Hello everyone,

It has been quite a while since the last time I wrote a blog post. The last one should be around 2008! So please bear with me while I adjust to writing blog posts again.

Anyways, I updated my whole web page at last. I hope to keep this site updated and use the blog functionality now and then to write about cool stuff I’m working on.

Currently, I am organising and documenting some bits and pieces of code that I have been using for random forest analysis in my PhD thesis for a new Python package, called RFtools. I started this endeavour as many of the helpful functions and cool visualisation tools for the random forest analysis are only available on R, which is pretty slow in random forest training (about 66x slower compared to scikit-learn implementation in Python, see the end of this presentation of Giles Louppe for benchmarking).

I will start releasing individual modules with corrected permutation importance measure (named PIMP) of Altmann et al. (2010). It’s almost done. After this, I plan to move a bit into more visualisation part with proximity plots.

The code will appear soon after I finish writing tests and documentation at the GitHub repository of the project. I am also hoping to write a detailed blog post soon to describe why I tried to use this measure and how RFtools implementation can be used in your own projects.

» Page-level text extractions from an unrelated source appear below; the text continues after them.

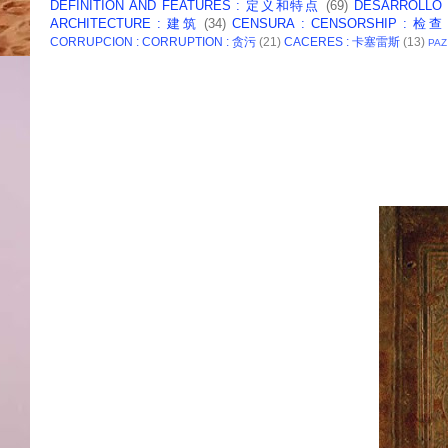
DEFINITION AND FEATURES : 定义和特点
(69)
DESARROLLO
ARCHITECTURE : 建筑
(34)
CENSURA : CENSORSHIP : 检查
CORRUPCION : CORRUPTION : 贪污
(21)
CACERES : 卡塞雷斯
(13)
PAZ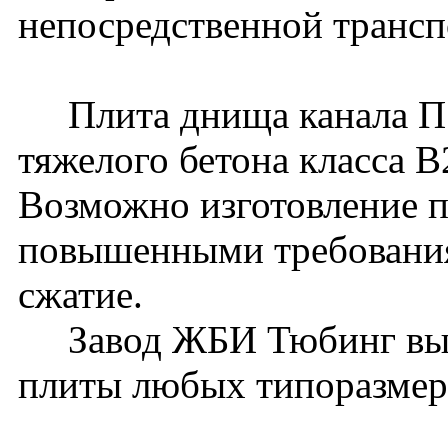
непосредственной трансп
Плита днища канала П10
тяжелого бетона класса 
Возможно изготовление п
повышенными требования
сжатие.
Завод ЖБИ Тюбинг вып
плиты любых типоразмер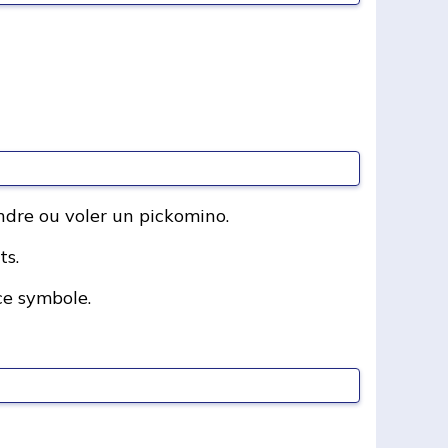
ndre ou voler un pickomino.
ts.
ce symbole.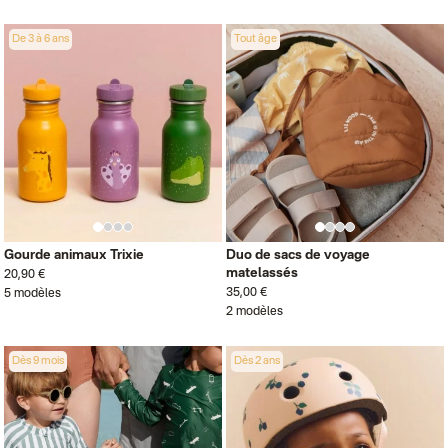
De 3 à 6 ans
Tout âge
Gourde animaux Trixie
Duo de sacs de voyage
matelassés
20,90 €
35,00 €
5 modèles
2 modèles
Dès 9 mois
Dès 2 ans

Stay tuned and thanks for your time!

  1. Mark

    Looks like you’ve already implemented the PIMP method.
    You may have just saved me an enormous amount of work.
    Is the code working? I should be able to figure out how to use the class but wanted make sure it’s functioning before I try.
    Thank you!


  2. asyavuz

    Hi Mark,

    Yes, PIMP implementation is functional. Please let me know if you encounter any issues.